[Start of section]

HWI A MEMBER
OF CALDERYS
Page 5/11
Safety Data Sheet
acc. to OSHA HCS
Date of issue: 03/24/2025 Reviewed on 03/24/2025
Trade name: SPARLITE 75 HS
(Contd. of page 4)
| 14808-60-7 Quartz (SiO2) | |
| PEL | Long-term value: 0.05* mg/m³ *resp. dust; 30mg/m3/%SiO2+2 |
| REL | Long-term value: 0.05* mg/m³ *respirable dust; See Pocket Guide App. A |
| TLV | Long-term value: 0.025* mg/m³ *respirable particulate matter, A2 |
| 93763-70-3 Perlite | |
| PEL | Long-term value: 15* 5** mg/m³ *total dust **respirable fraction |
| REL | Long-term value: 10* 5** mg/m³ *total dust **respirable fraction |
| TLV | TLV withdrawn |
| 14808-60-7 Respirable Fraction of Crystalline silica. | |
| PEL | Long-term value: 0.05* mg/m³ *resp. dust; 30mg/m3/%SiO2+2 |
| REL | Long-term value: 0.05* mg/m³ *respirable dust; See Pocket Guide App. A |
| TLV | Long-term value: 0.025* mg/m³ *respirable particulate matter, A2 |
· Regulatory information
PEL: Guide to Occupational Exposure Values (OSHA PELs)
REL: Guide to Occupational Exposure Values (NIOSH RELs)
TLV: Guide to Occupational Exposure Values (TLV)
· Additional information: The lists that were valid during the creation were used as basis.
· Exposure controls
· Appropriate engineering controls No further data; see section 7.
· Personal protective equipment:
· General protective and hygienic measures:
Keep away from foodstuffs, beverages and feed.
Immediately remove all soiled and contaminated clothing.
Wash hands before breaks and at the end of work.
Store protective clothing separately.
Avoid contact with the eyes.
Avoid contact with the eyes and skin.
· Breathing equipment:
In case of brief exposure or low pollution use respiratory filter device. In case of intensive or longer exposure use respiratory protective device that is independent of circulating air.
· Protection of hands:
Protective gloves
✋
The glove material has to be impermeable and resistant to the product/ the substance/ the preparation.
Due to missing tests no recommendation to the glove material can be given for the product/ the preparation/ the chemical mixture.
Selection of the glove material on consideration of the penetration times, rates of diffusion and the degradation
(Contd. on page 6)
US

[End of section]

§ **Exercise brief**: Count how many lines of the data include the word "Avoid". Your reply should be that number alone.

§ **Exercise result**: 2